The term bootstrap originates from the expression “to pull yourself up by your bootstraps,” and refers to a way of running a business by generating revenue internally without large external investment. In simple terms, it means earning your own way and securing the capital you need for growth. Given the high level of technological development required in today’s startup ecosystem, it might seem doubtful or vague whether this is truly possible. Still, depending on the founder’s business idea, business model, and management philosophy, a bootstrap strategy might actually be a better fit.

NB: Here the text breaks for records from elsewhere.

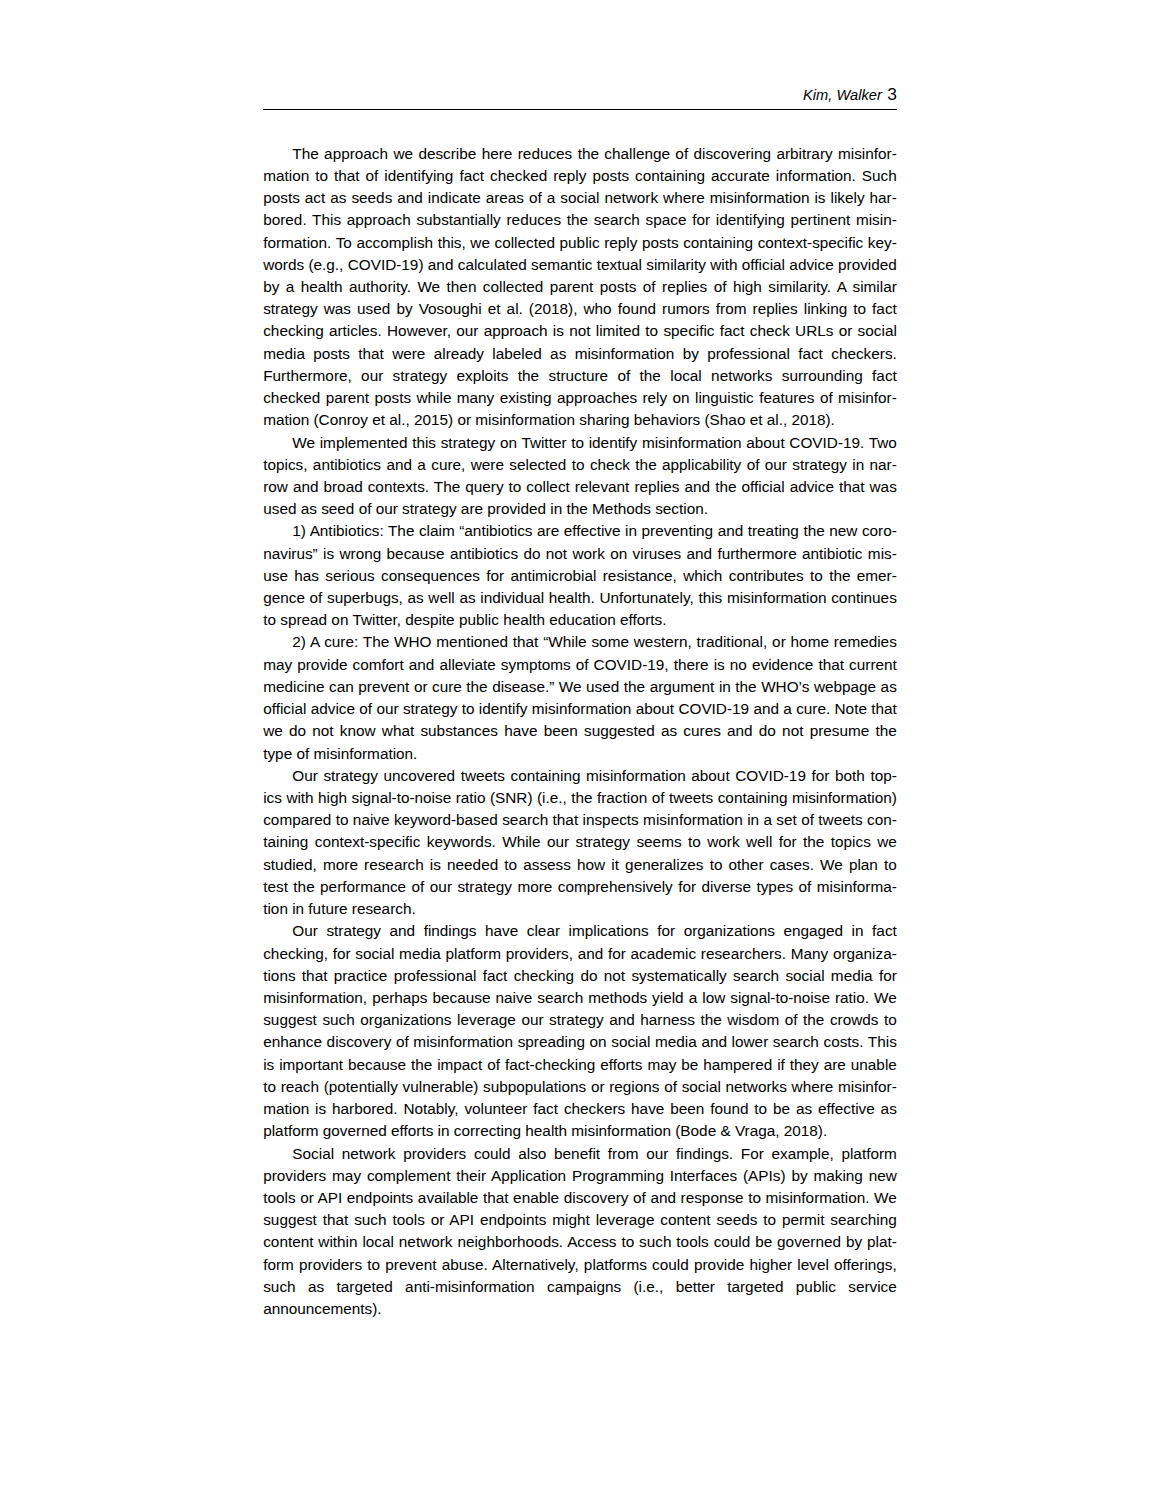Kim, Walker 3
The approach we describe here reduces the challenge of discovering arbitrary misinformation to that of identifying fact checked reply posts containing accurate information. Such posts act as seeds and indicate areas of a social network where misinformation is likely harbored. This approach substantially reduces the search space for identifying pertinent misinformation. To accomplish this, we collected public reply posts containing context-specific keywords (e.g., COVID-19) and calculated semantic textual similarity with official advice provided by a health authority. We then collected parent posts of replies of high similarity. A similar strategy was used by Vosoughi et al. (2018), who found rumors from replies linking to fact checking articles. However, our approach is not limited to specific fact check URLs or social media posts that were already labeled as misinformation by professional fact checkers. Furthermore, our strategy exploits the structure of the local networks surrounding fact checked parent posts while many existing approaches rely on linguistic features of misinformation (Conroy et al., 2015) or misinformation sharing behaviors (Shao et al., 2018).
We implemented this strategy on Twitter to identify misinformation about COVID-19. Two topics, antibiotics and a cure, were selected to check the applicability of our strategy in narrow and broad contexts. The query to collect relevant replies and the official advice that was used as seed of our strategy are provided in the Methods section.
1) Antibiotics: The claim “antibiotics are effective in preventing and treating the new coronavirus” is wrong because antibiotics do not work on viruses and furthermore antibiotic misuse has serious consequences for antimicrobial resistance, which contributes to the emergence of superbugs, as well as individual health. Unfortunately, this misinformation continues to spread on Twitter, despite public health education efforts.
2) A cure: The WHO mentioned that “While some western, traditional, or home remedies may provide comfort and alleviate symptoms of COVID-19, there is no evidence that current medicine can prevent or cure the disease.” We used the argument in the WHO’s webpage as official advice of our strategy to identify misinformation about COVID-19 and a cure. Note that we do not know what substances have been suggested as cures and do not presume the type of misinformation.
Our strategy uncovered tweets containing misinformation about COVID-19 for both topics with high signal-to-noise ratio (SNR) (i.e., the fraction of tweets containing misinformation) compared to naive keyword-based search that inspects misinformation in a set of tweets containing context-specific keywords. While our strategy seems to work well for the topics we studied, more research is needed to assess how it generalizes to other cases. We plan to test the performance of our strategy more comprehensively for diverse types of misinformation in future research.
Our strategy and findings have clear implications for organizations engaged in fact checking, for social media platform providers, and for academic researchers. Many organizations that practice professional fact checking do not systematically search social media for misinformation, perhaps because naive search methods yield a low signal-to-noise ratio. We suggest such organizations leverage our strategy and harness the wisdom of the crowds to enhance discovery of misinformation spreading on social media and lower search costs. This is important because the impact of fact-checking efforts may be hampered if they are unable to reach (potentially vulnerable) subpopulations or regions of social networks where misinformation is harbored. Notably, volunteer fact checkers have been found to be as effective as platform governed efforts in correcting health misinformation (Bode & Vraga, 2018).
Social network providers could also benefit from our findings. For example, platform providers may complement their Application Programming Interfaces (APIs) by making new tools or API endpoints available that enable discovery of and response to misinformation. We suggest that such tools or API endpoints might leverage content seeds to permit searching content within local network neighborhoods. Access to such tools could be governed by platform providers to prevent abuse. Alternatively, platforms could provide higher level offerings, such as targeted anti-misinformation campaigns (i.e., better targeted public service announcements).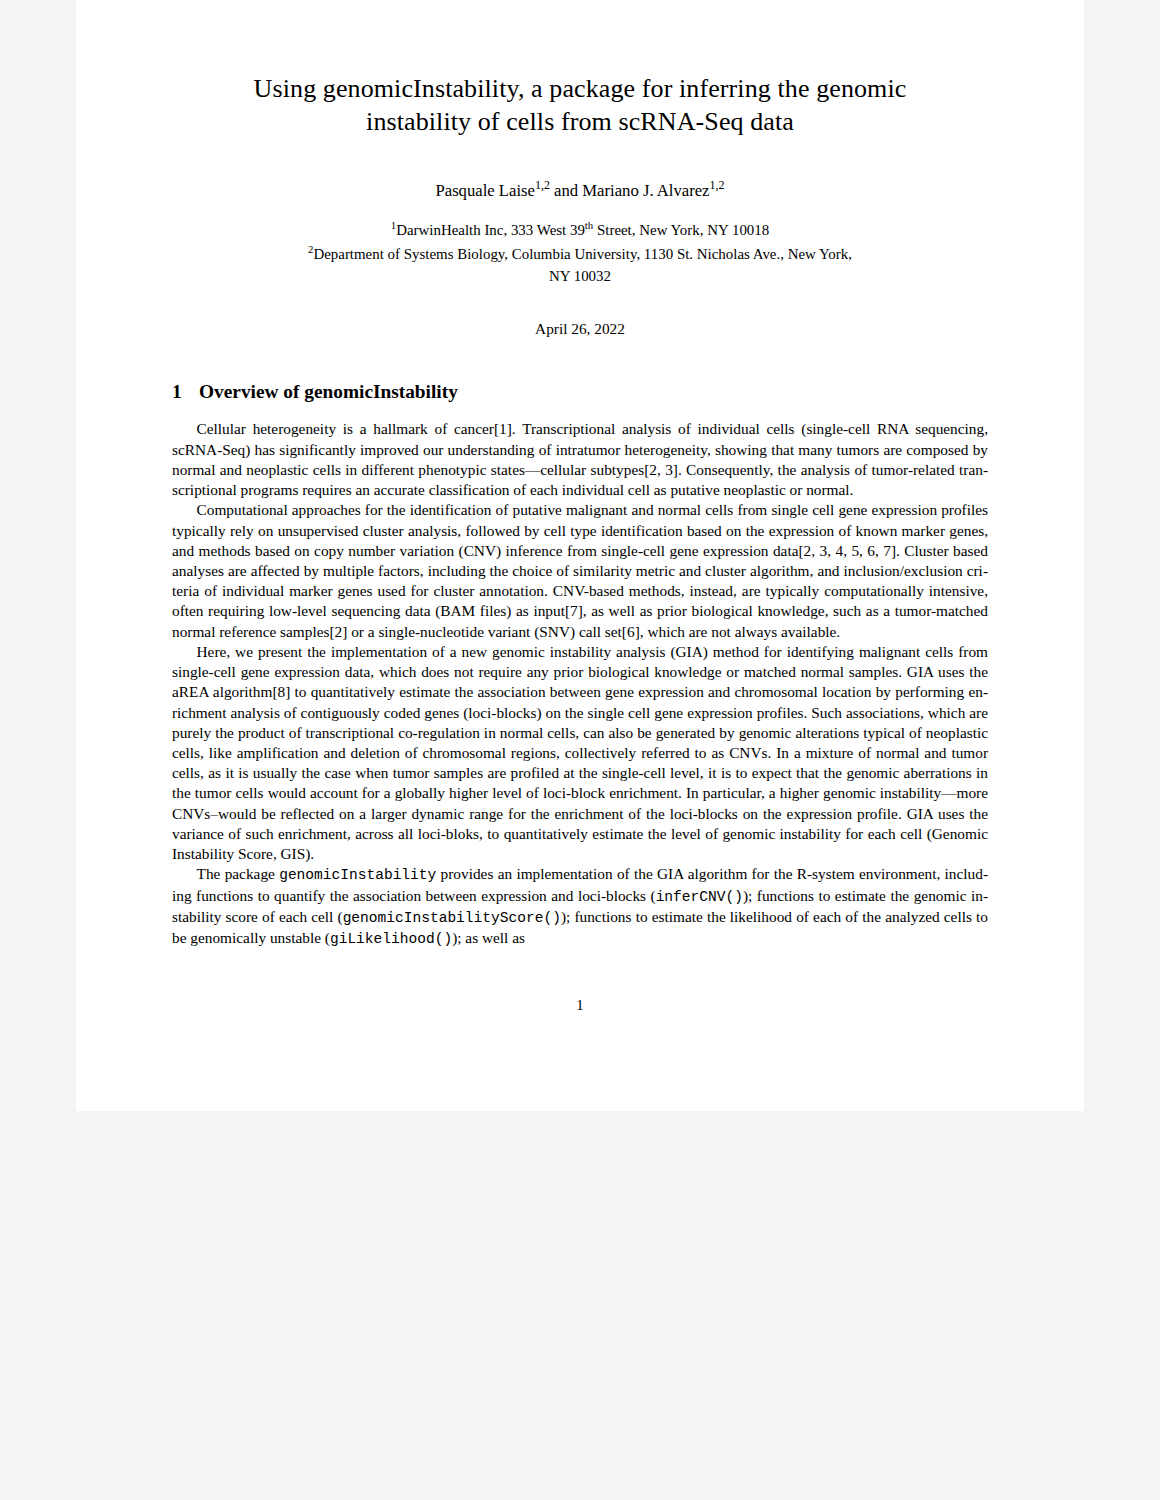Using genomicInstability, a package for inferring the genomic
instability of cells from scRNA-Seq data
Pasquale Laise1,2 and Mariano J. Alvarez1,2
1DarwinHealth Inc, 333 West 39th Street, New York, NY 10018
2Department of Systems Biology, Columbia University, 1130 St. Nicholas Ave., New York,
NY 10032
April 26, 2022
1 Overview of genomicInstability
Cellular heterogeneity is a hallmark of cancer[1]. Transcriptional analysis of individual cells (single-cell RNA sequencing, scRNA-Seq) has significantly improved our understanding of intratumor heterogeneity, showing that many tumors are composed by normal and neoplastic cells in different phenotypic states—cellular subtypes[2, 3]. Consequently, the analysis of tumor-related transcriptional programs requires an accurate classification of each individual cell as putative neoplastic or normal.
Computational approaches for the identification of putative malignant and normal cells from single cell gene expression profiles typically rely on unsupervised cluster analysis, followed by cell type identification based on the expression of known marker genes, and methods based on copy number variation (CNV) inference from single-cell gene expression data[2, 3, 4, 5, 6, 7]. Cluster based analyses are affected by multiple factors, including the choice of similarity metric and cluster algorithm, and inclusion/exclusion criteria of individual marker genes used for cluster annotation. CNV-based methods, instead, are typically computationally intensive, often requiring low-level sequencing data (BAM files) as input[7], as well as prior biological knowledge, such as a tumor-matched normal reference samples[2] or a single-nucleotide variant (SNV) call set[6], which are not always available.
Here, we present the implementation of a new genomic instability analysis (GIA) method for identifying malignant cells from single-cell gene expression data, which does not require any prior biological knowledge or matched normal samples. GIA uses the aREA algorithm[8] to quantitatively estimate the association between gene expression and chromosomal location by performing enrichment analysis of contiguously coded genes (loci-blocks) on the single cell gene expression profiles. Such associations, which are purely the product of transcriptional co-regulation in normal cells, can also be generated by genomic alterations typical of neoplastic cells, like amplification and deletion of chromosomal regions, collectively referred to as CNVs. In a mixture of normal and tumor cells, as it is usually the case when tumor samples are profiled at the single-cell level, it is to expect that the genomic aberrations in the tumor cells would account for a globally higher level of loci-block enrichment. In particular, a higher genomic instability—more CNVs–would be reflected on a larger dynamic range for the enrichment of the loci-blocks on the expression profile. GIA uses the variance of such enrichment, across all loci-bloks, to quantitatively estimate the level of genomic instability for each cell (Genomic Instability Score, GIS).
The package genomicInstability provides an implementation of the GIA algorithm for the R-system environment, including functions to quantify the association between expression and loci-blocks (inferCNV()); functions to estimate the genomic instability score of each cell (genomicInstabilityScore()); functions to estimate the likelihood of each of the analyzed cells to be genomically unstable (giLikelihood()); as well as
1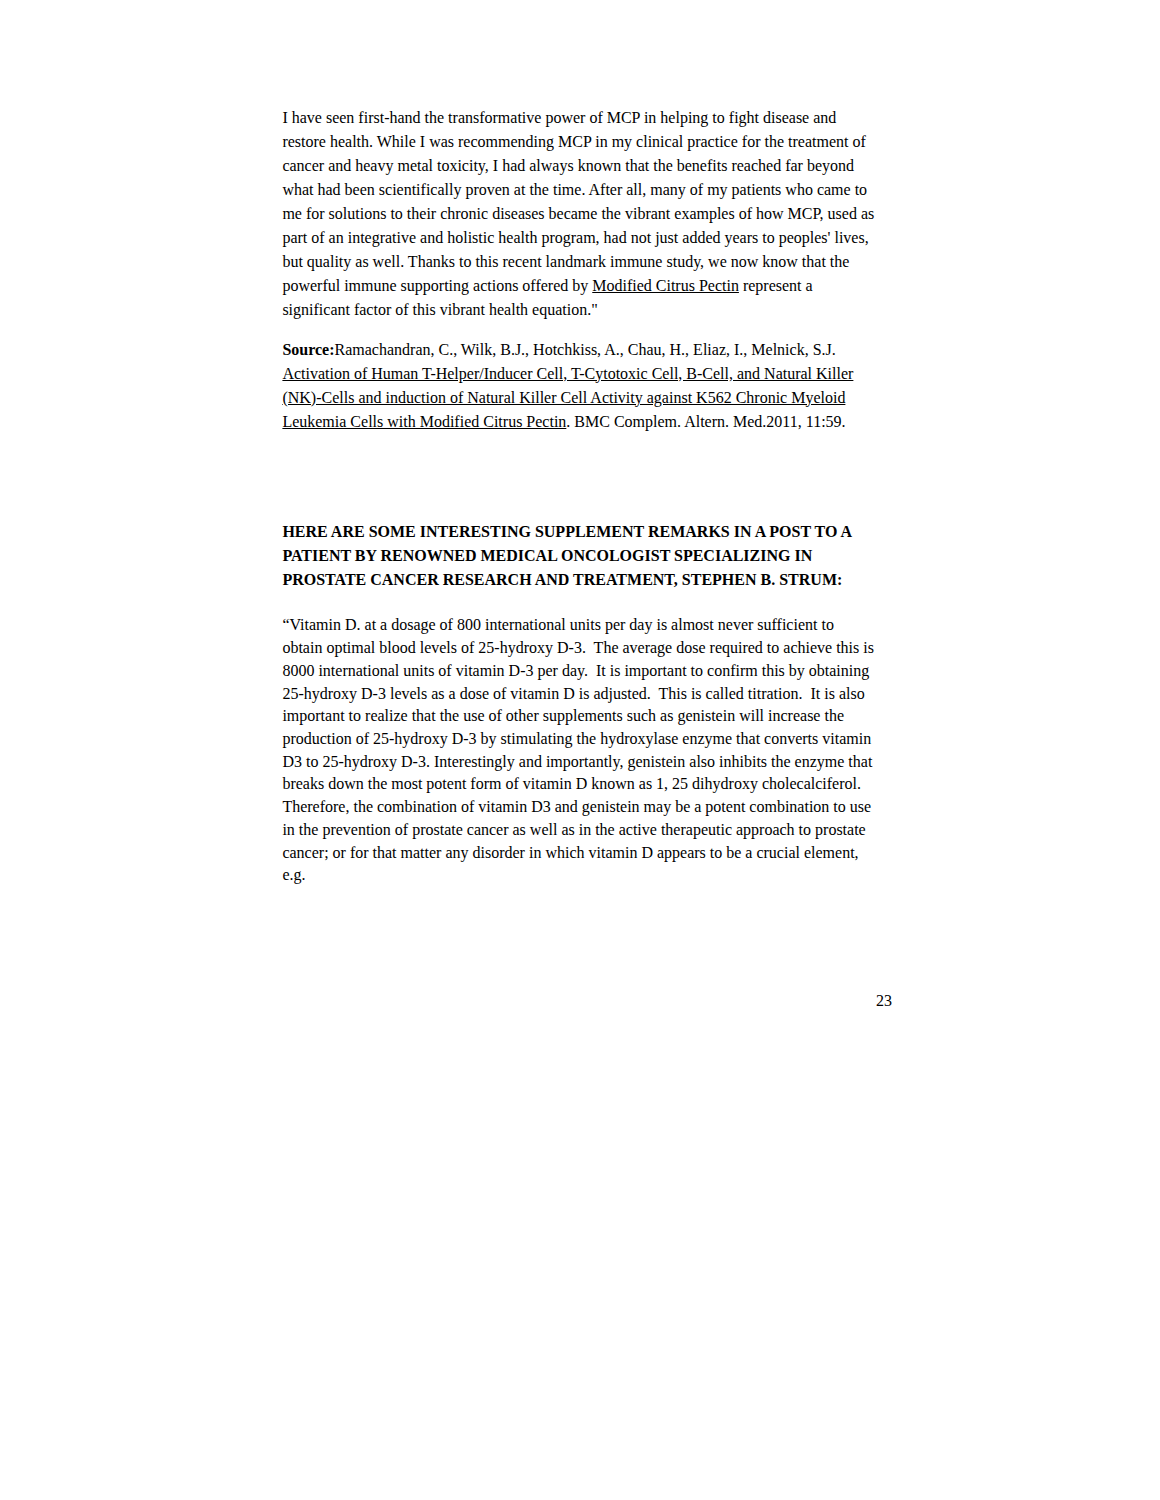I have seen first-hand the transformative power of MCP in helping to fight disease and restore health. While I was recommending MCP in my clinical practice for the treatment of cancer and heavy metal toxicity, I had always known that the benefits reached far beyond what had been scientifically proven at the time. After all, many of my patients who came to me for solutions to their chronic diseases became the vibrant examples of how MCP, used as part of an integrative and holistic health program, had not just added years to peoples' lives, but quality as well. Thanks to this recent landmark immune study, we now know that the powerful immune supporting actions offered by Modified Citrus Pectin represent a significant factor of this vibrant health equation."
Source: Ramachandran, C., Wilk, B.J., Hotchkiss, A., Chau, H., Eliaz, I., Melnick, S.J. Activation of Human T-Helper/Inducer Cell, T-Cytotoxic Cell, B-Cell, and Natural Killer (NK)-Cells and induction of Natural Killer Cell Activity against K562 Chronic Myeloid Leukemia Cells with Modified Citrus Pectin. BMC Complem. Altern. Med.2011, 11:59.
HERE ARE SOME INTERESTING SUPPLEMENT REMARKS IN A POST TO A PATIENT BY RENOWNED MEDICAL ONCOLOGIST SPECIALIZING IN PROSTATE CANCER RESEARCH AND TREATMENT, STEPHEN B. STRUM:
“Vitamin D. at a dosage of 800 international units per day is almost never sufficient to obtain optimal blood levels of 25-hydroxy D-3. The average dose required to achieve this is 8000 international units of vitamin D-3 per day. It is important to confirm this by obtaining 25-hydroxy D-3 levels as a dose of vitamin D is adjusted. This is called titration. It is also important to realize that the use of other supplements such as genistein will increase the production of 25-hydroxy D-3 by stimulating the hydroxylase enzyme that converts vitamin D3 to 25-hydroxy D-3. Interestingly and importantly, genistein also inhibits the enzyme that breaks down the most potent form of vitamin D known as 1, 25 dihydroxy cholecalciferol. Therefore, the combination of vitamin D3 and genistein may be a potent combination to use in the prevention of prostate cancer as well as in the active therapeutic approach to prostate cancer; or for that matter any disorder in which vitamin D appears to be a crucial element, e.g.
23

When practicing bootstrap management, the period right after the idea stage — when there is no revenue and cash inflows are limited — is likely to feel the most overwhelming. However, South Korea has one of the most developed startup support systems in the world. By fully leveraging government commercialization and technology development support programs, some burden can be alleviated. Notable programs include Youth Startup Academy and Startup Package for commercialization support, and the Didimdol Startup Growth Technology Development Project for tech development support. By linking with government projects, resources necessary to develop an initial prototype can be partially secured.
After this initial phase, it becomes crucial to transition quickly to revenue realization, thereby reducing dependence on government support programs. Currently, many large companies and public institutions are aggressively adopting super-gap technologies and pursuing artificial intelligence transformation (AX). To do this, they are actively seeking startups with which they can collaborate — which is why various open innovation and PoC (Proof of Concept) programs exist. In the B2B (business-to-business) and B2G (business-to-government) spaces, securing sales channels not only generates revenue but also builds valuable business references, laying a solid foundation for bootstrap management.
To achieve stable organic growth beyond mere survival, predictable cash flow must be established. One of the reasons it is difficult to secure a self-sustaining business model is that costs such as labor are fixed, while revenue tends to be selective. Therefore, when signing contracts, founders must assign payment timing by considering monthly cash inflows and outflows, and work to increase the portion of recurring subscription revenue. Through systematic cash management, startups can reduce the risk of “cash flow blockage” and also design reinvestment plans for continuous growth.
In the case of Antock — the company I lead — we have grown for the past decade based on a bootstrap model, which is rare for a fintech company. Having undergone this process, I know how difficult it is to build an organic foundation without external investment. It is slow, lonely, and demanding work — yet the advantages are very clear. Because ownership is not diluted, decisions about growth and change can be made freely. Even in volatile technological environments, or in market conditions where investment dries up (as in prolonged investment winter periods), we were able to maintain strategic direction with composure.
This is not to argue that the bootstrap approach is superior to fundraising. Rather, my point is that fundraising is not the only means or a mandatory prerequisite for startup success. Therefore, instead of insisting solely on investment attraction, founders should consider their own characteristics, the type of service, and how their revenue is generated — since an organic business model can be a meaningful alternative. Moreover, if the business can flexibly adopt both approaches in response to industry trends, a startup’s development path becomes more diversified, and it can secure a more advantageous position for growth.